Start of Records provided

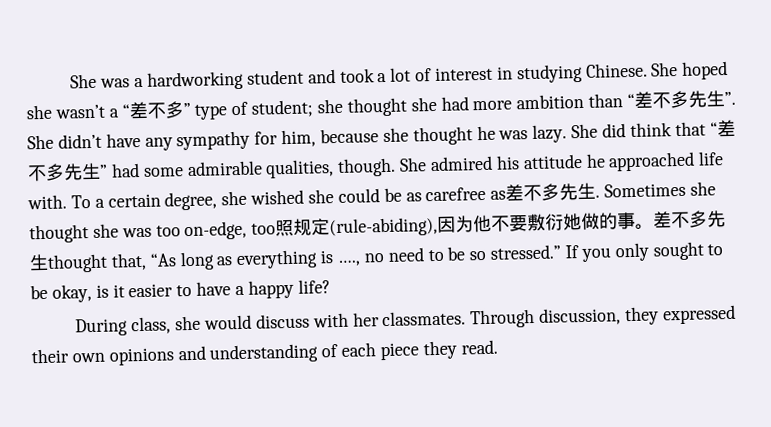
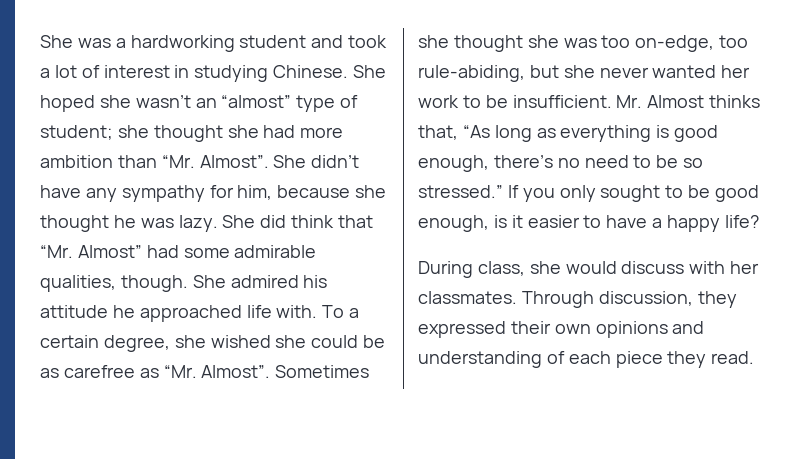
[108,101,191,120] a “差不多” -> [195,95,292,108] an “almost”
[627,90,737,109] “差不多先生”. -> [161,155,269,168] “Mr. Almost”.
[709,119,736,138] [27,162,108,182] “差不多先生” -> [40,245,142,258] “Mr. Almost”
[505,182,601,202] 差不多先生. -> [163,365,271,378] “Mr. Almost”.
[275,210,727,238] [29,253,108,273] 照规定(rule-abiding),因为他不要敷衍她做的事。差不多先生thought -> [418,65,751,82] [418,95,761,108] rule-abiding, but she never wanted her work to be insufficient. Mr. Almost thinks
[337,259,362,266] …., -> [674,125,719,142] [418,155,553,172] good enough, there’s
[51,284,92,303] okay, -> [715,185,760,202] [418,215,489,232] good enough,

End of Records provided
Start of Records provided

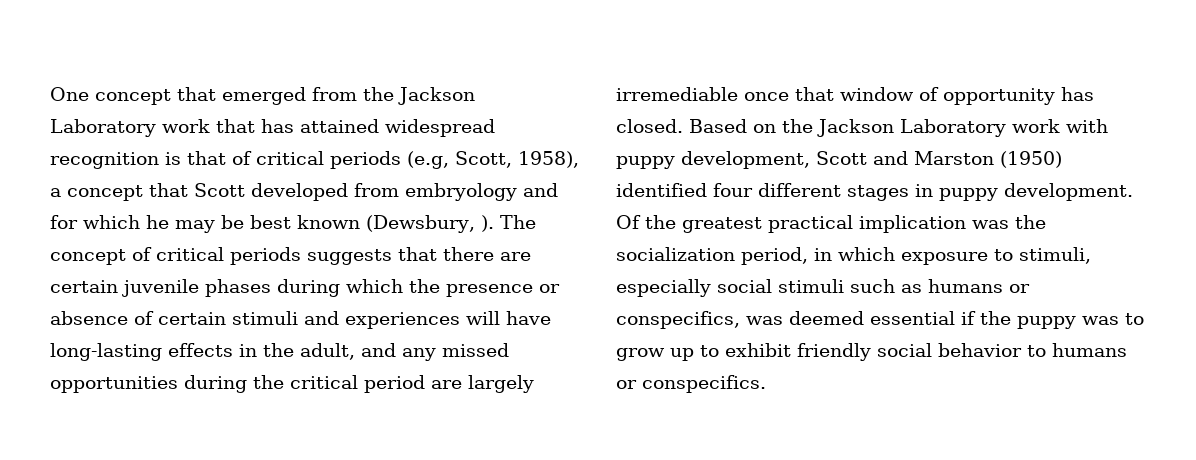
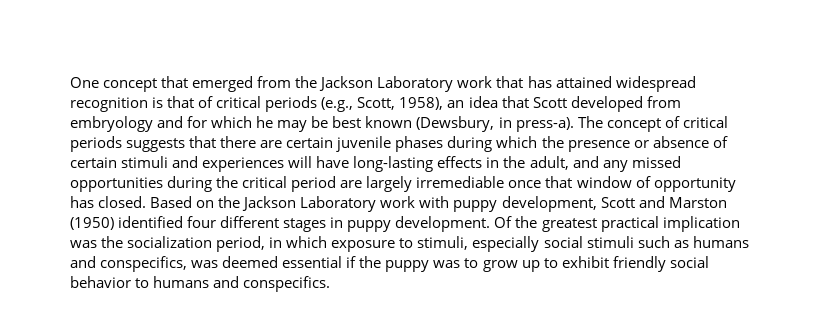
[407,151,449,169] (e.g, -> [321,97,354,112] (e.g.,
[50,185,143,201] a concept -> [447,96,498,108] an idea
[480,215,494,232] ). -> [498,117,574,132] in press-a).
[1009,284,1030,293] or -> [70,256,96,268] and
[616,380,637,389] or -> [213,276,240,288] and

End of Records provided
Start of Records provided

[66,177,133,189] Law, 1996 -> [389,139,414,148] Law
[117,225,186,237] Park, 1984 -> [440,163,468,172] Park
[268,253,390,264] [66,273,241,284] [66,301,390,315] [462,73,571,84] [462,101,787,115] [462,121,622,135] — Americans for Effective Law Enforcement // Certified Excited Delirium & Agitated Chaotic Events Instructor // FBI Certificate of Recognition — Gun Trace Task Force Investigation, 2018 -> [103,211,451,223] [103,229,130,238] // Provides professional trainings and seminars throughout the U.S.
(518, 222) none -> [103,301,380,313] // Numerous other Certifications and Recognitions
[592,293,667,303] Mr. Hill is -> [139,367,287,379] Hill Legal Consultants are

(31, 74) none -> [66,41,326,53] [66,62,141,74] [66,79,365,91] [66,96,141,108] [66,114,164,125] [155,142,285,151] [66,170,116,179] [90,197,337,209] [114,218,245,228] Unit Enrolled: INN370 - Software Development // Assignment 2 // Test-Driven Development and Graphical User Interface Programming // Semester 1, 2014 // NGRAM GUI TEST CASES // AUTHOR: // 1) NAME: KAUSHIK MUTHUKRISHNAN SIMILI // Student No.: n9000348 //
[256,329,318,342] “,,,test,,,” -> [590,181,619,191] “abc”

End of Records provided

Where a line of the records holds the word "none", copy that line.

Response
(518, 222) none -> [103,301,380,313] // Numerous other Certifications and Recognitions
(31, 74) none -> [66,41,326,53] [66,62,141,74] [66,79,365,91] [66,96,141,108] [66,114,164,125] [155,142,285,151] [66,170,116,179] [90,197,337,209] [114,218,245,228] Unit Enrolled: INN370 - Software Development // Assignment 2 // Test-Driven Development and Graphical User Interface Programming // Semester 1, 2014 // NGRAM GUI TEST CASES // AUTHOR: // 1) NAME: KAUSHIK MUTHUKRISHNAN SIMILI // Student No.: n9000348 //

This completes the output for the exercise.